● **Extrait**
===
Les paroles du Cheikh Omar sont toujours restées au fond de mon esprit au cours des années, alors que j’observais les évolutions politiques en Égypte et la façon dont la Fraternité musulmane réagissait à ces dernières – surtout à la période avant, pendant et après la révolution de janvier 2011.
Finalement, les pouvoirs militaires et économiques en Égypte – avec le soutien d’une partie importante de la population – ont décidé de déclarer la guerre à la Fraternité. Ils ont déposé de force le gouvernement du président élu Muhammad Morsi et l’ont jeté en prison, ainsi que la plupart des dirigeants de premier et second rang de son mouvement, condamnant plusieurs d’entre eux à la prison à perpétuité ou à la pendaison.
Mercredi, ces mêmes pouvoirs ont franchi un nouveau pas. Le tribunal pénal du Caire a rendu une décision stipulant que 1052 personnes, appartenant prétendument à la Fraternité – dont Morsi et le responsable du mouvement Muhammad Badie et toutes leurs familles, et même l’ancienne star du football international Muhammad Abu-Treika – sur la liste des « terroristes ». Cela signifie que leurs biens seront confisqués, qu’ils seront interdits de voyager, que leur passeport leur seront retirés et qu’ils seront privés de tout emploi dans le secteur public.
===
[Enregistrements tirés d'une source de données]

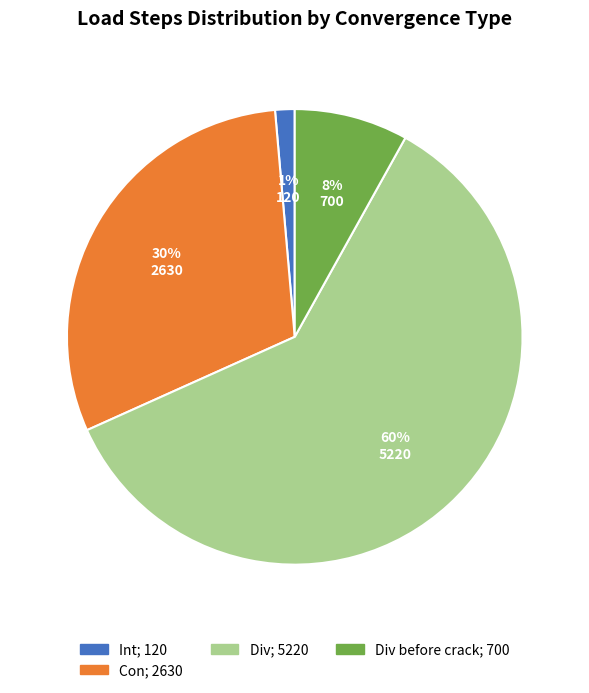

To the nearest percent, what is the average slice percentage?

25%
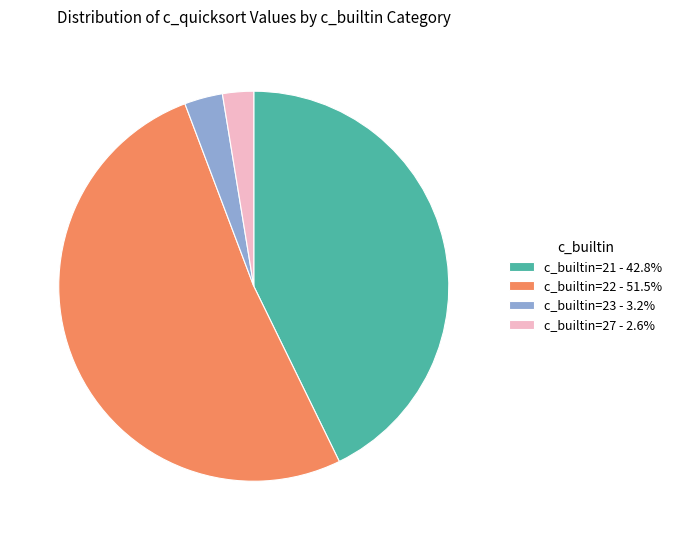

Do c_builtin=22 - 51.5% and c_builtin=23 - 3.2% together represent more than half of the pie?

Yes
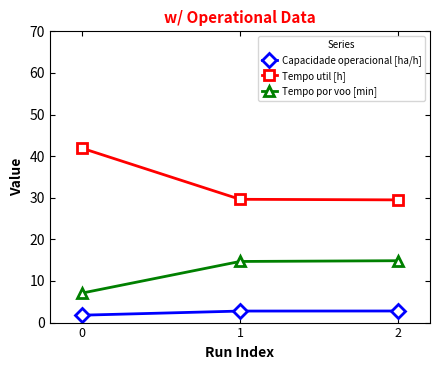

Is the value of Tempo por voo [min] at 0 greater than the value of Capacidade operacional [ha/h] at 2?

Yes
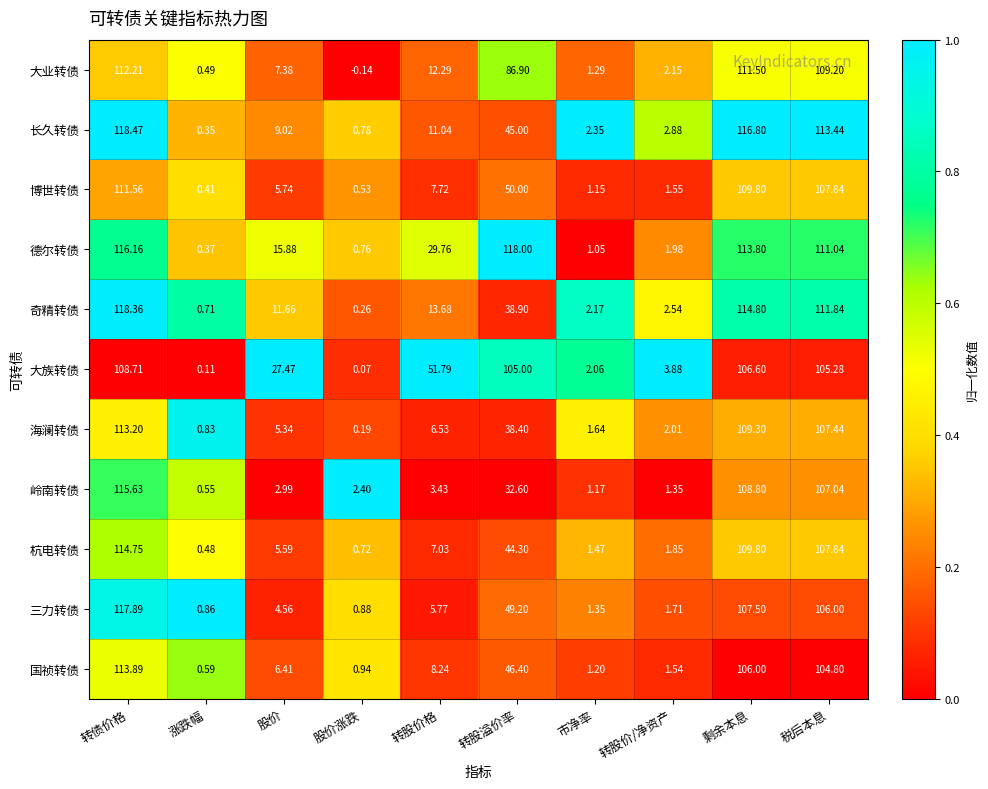

Where does the 海澜转债 series first go above 6?

转债价格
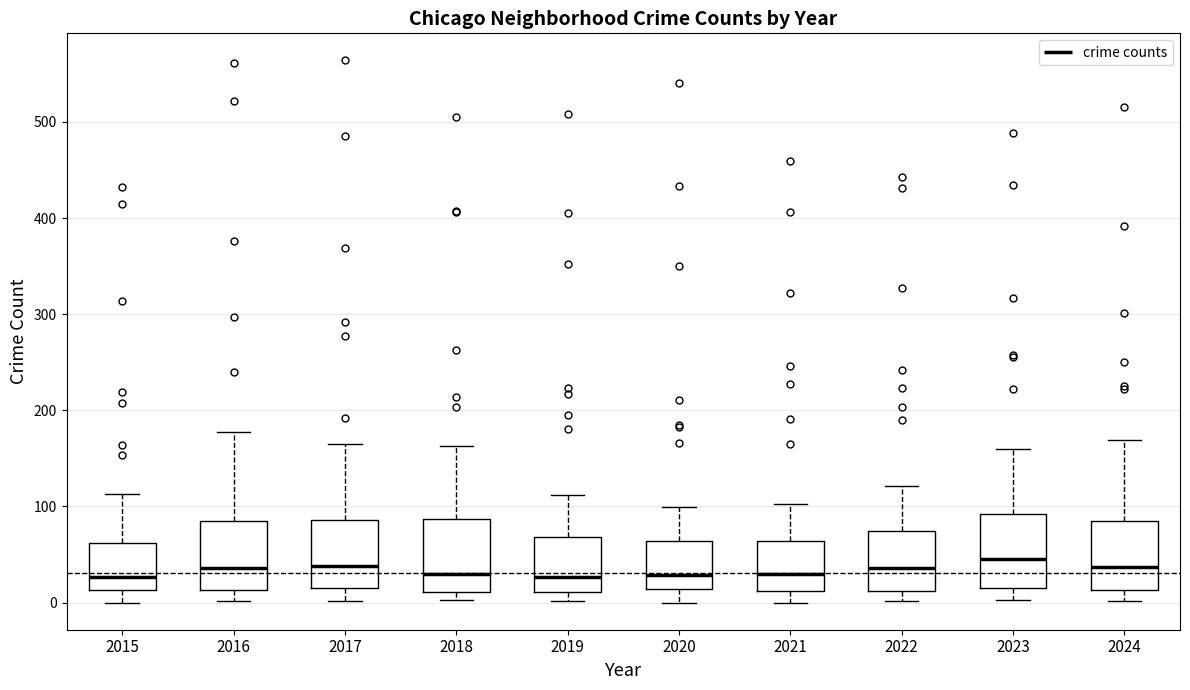

Where is the lower edge of the box at x = 2015 on the y-axis? The values are not printed on the chart, so give them approximately, as read against the axis.

10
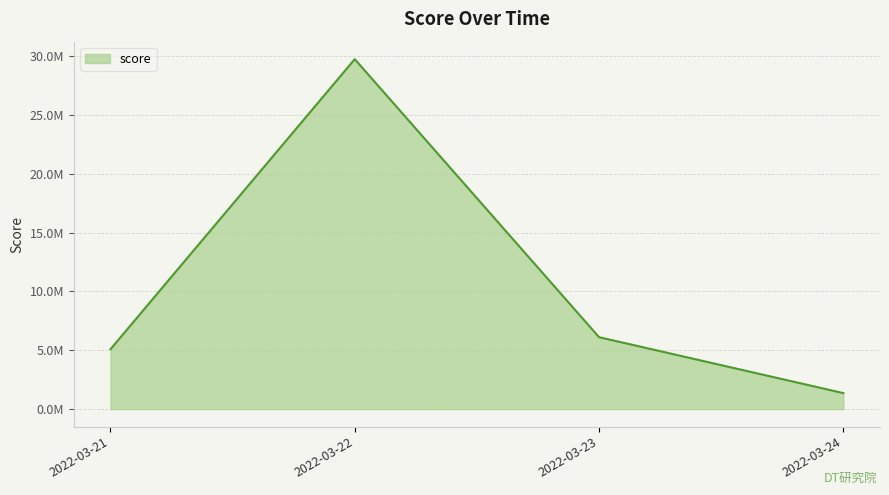

Which has a higher value, 2022-03-21 or 2022-03-22?

2022-03-22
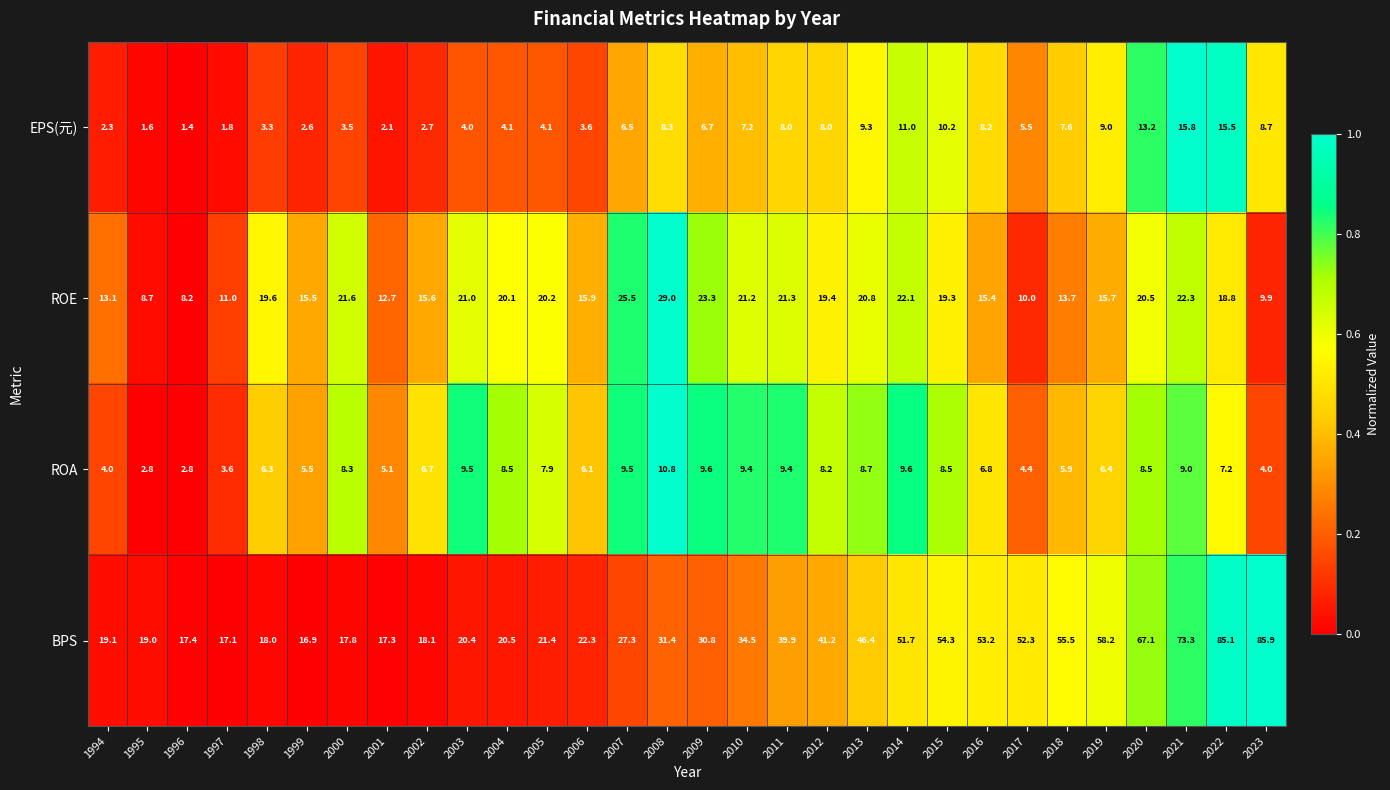

How many distinct data groups are displayed?

4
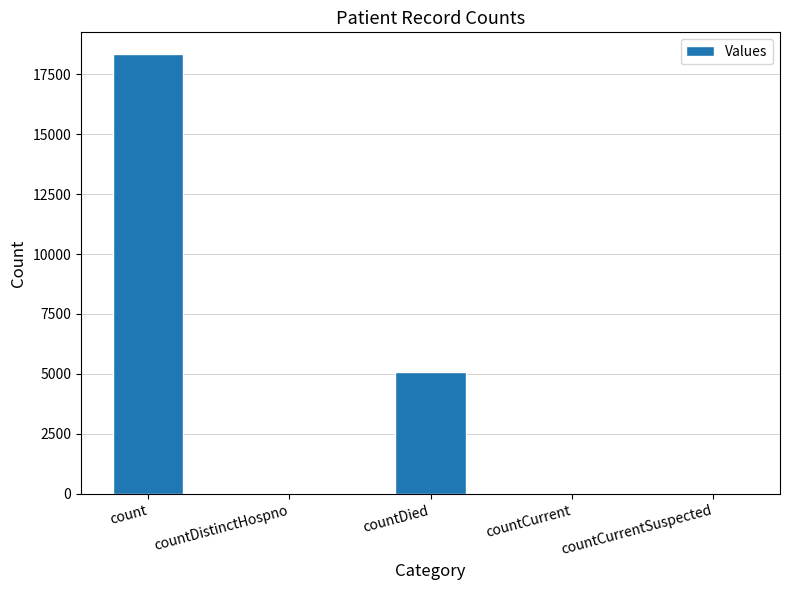

What is the maximum value shown in the chart?

18321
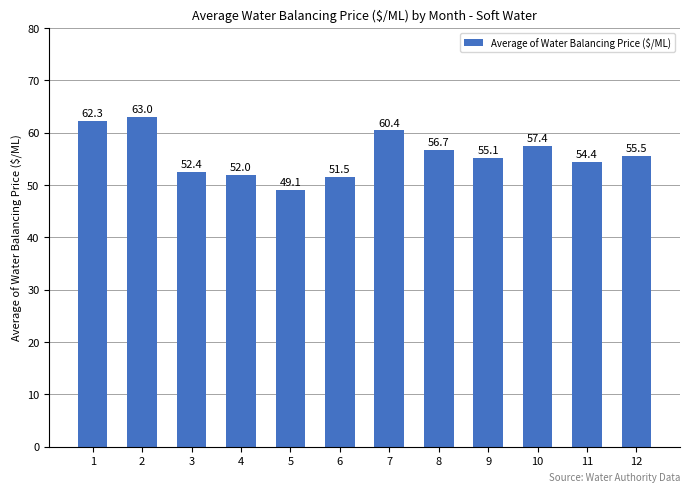

Approximately how many times larger is the value at 3 compared to 2?

0.8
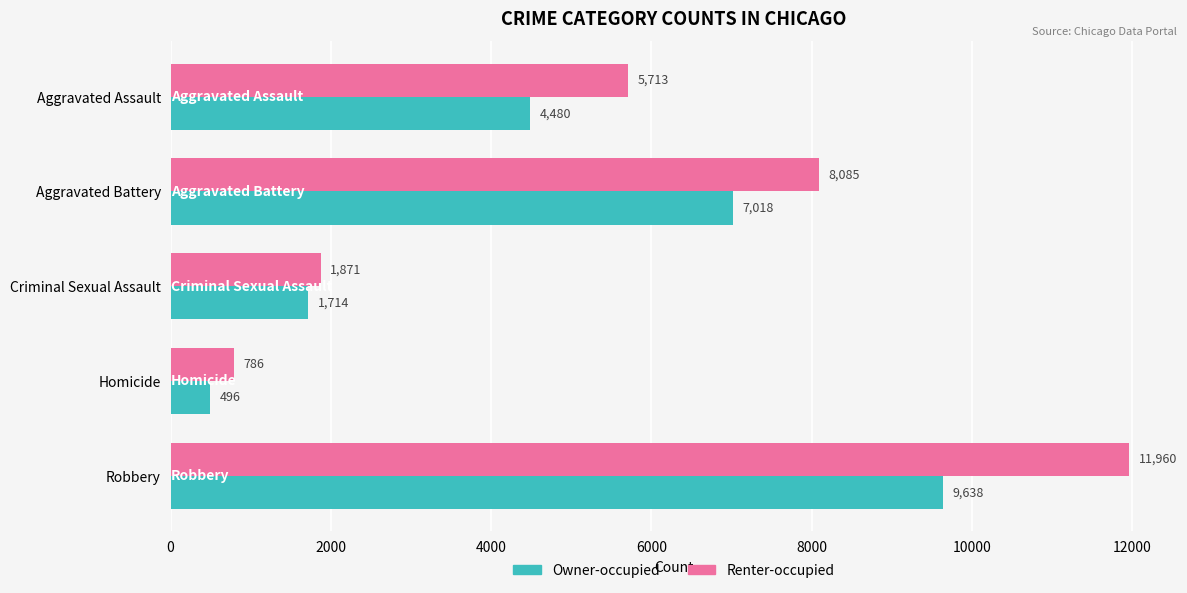

The Owner-occupied series shows 11537 at Aggravated Battery. True or false?

False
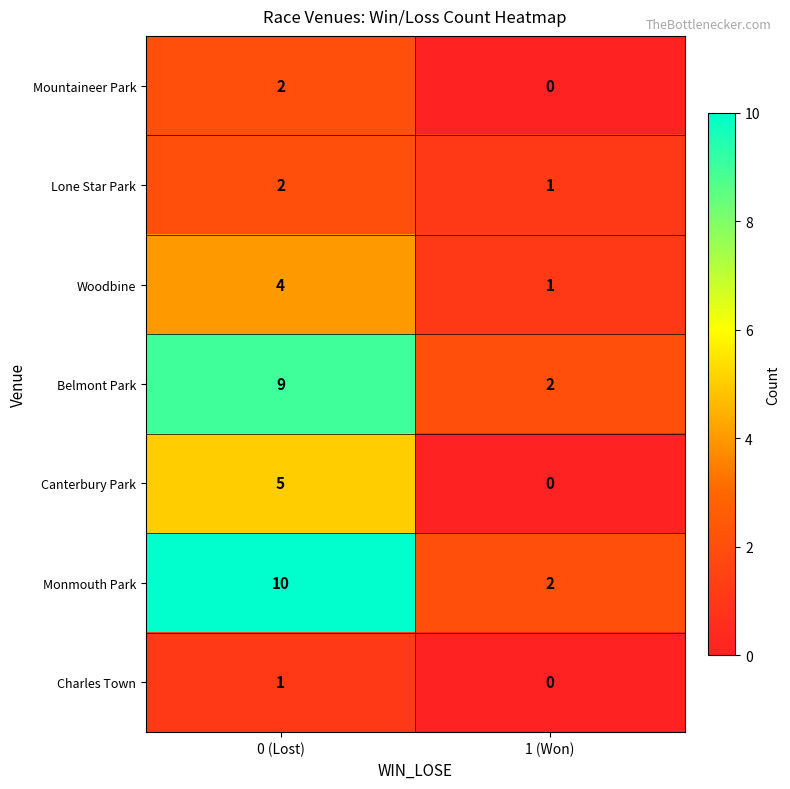

What is the sum of all Canterbury Park values?

5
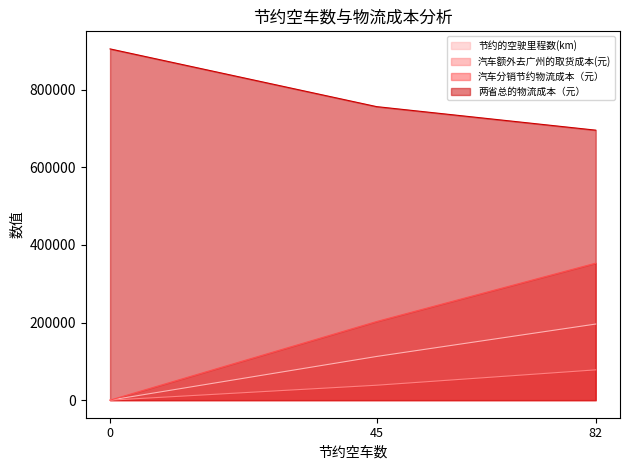

What is the difference between the highest and lowest values at 45?

718042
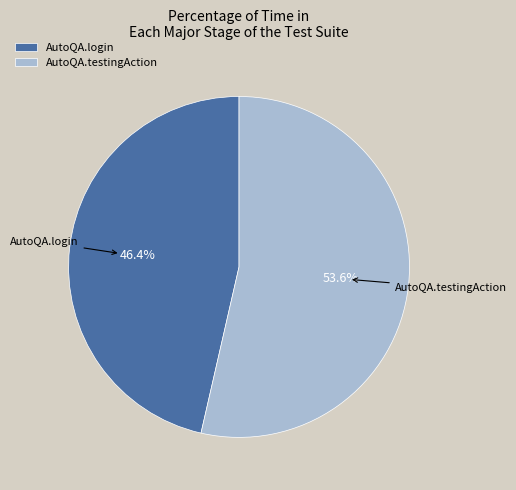

Count the number of slices in the pie.

2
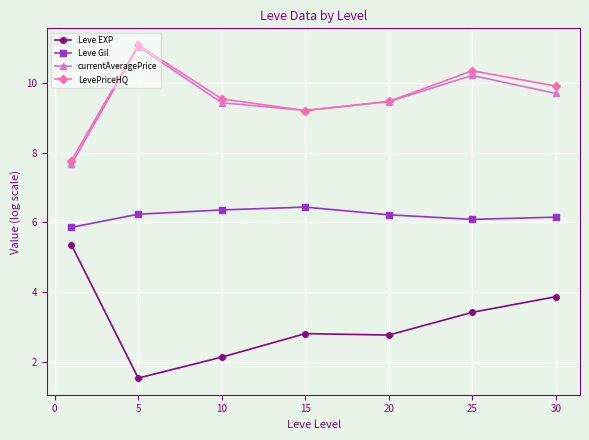

What is the minimum value shown in the chart?

1.5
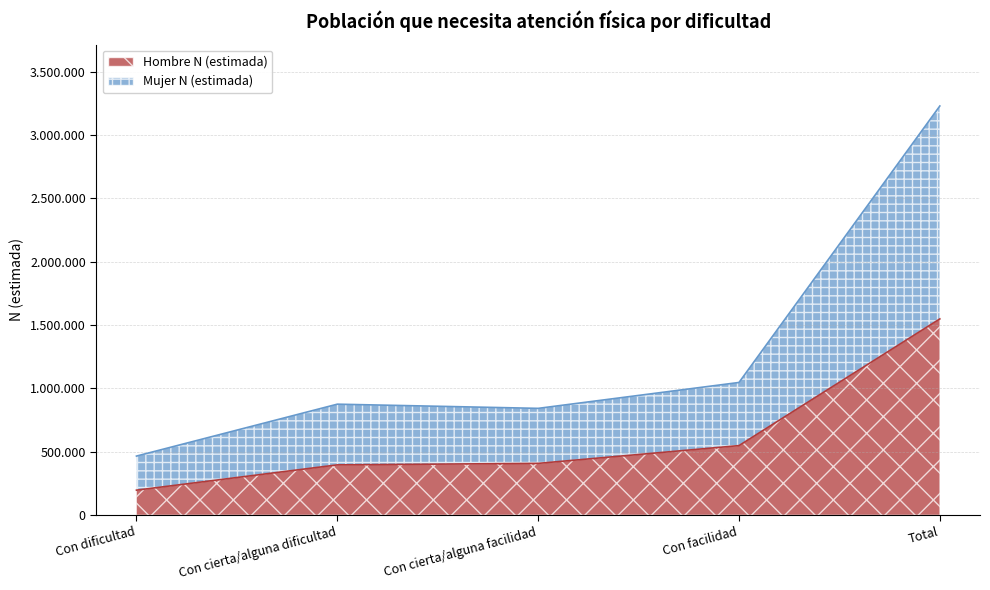

True or false: Hombre N (estimada) and Mujer N (estimada) intersect in this chart.

False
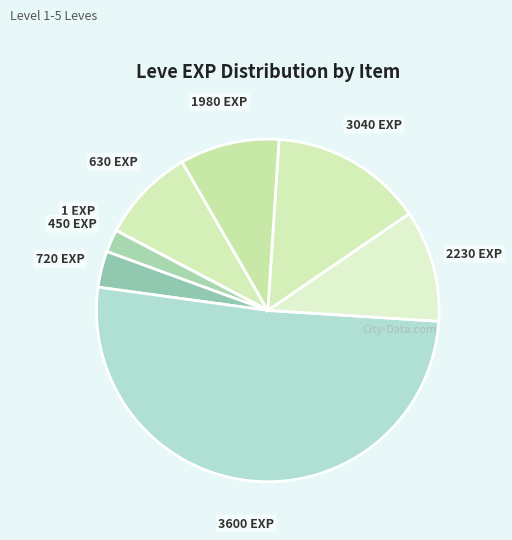

Is it true that 1980 EXP is 22% of the pie?

False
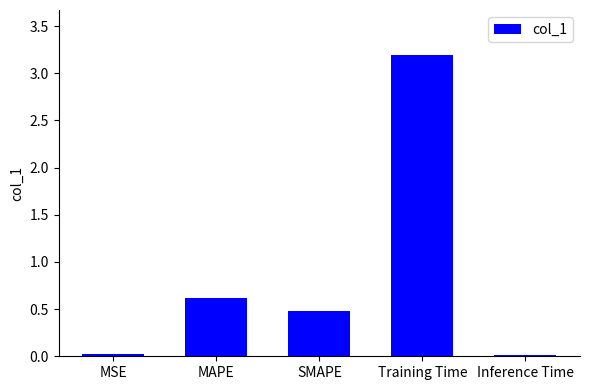

What is the greatest value displayed?

3.2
===
● **Travail demandé**
1. Recopiez le passage de l'extrait sur la Fraternité musulmane en Égypte, tout ce qui va de « Les paroles du » jusqu'à « de janvier 2011. ».
2. Redonnez tel quel le morceau de la liste qui va de la ligne contenant « How many distinct data groups are displayed? » jusqu'à celle contenant « What is the minimum value shown in the chart? », ces deux lignes comprises. Laissez les images de côté.

● **Vos réponses**
1.
Les paroles du Cheikh Omar sont toujours restées au fond de mon esprit au cours des années, alors que j’observais les évolutions politiques en Égypte et la façon dont la Fraternité musulmane réagissait à ces dernières – surtout à la période avant, pendant et après la révolution de janvier 2011.

2.
How many distinct data groups are displayed?

4

What is the maximum value shown in the chart?

18321

Approximately how many times larger is the value at 3 compared to 2?

0.8

The Owner-occupied series shows 11537 at Aggravated Battery. True or false?

False

What is the sum of all Canterbury Park values?

5

What is the difference between the highest and lowest values at 45?

718042

Count the number of slices in the pie.

2

What is the minimum value shown in the chart?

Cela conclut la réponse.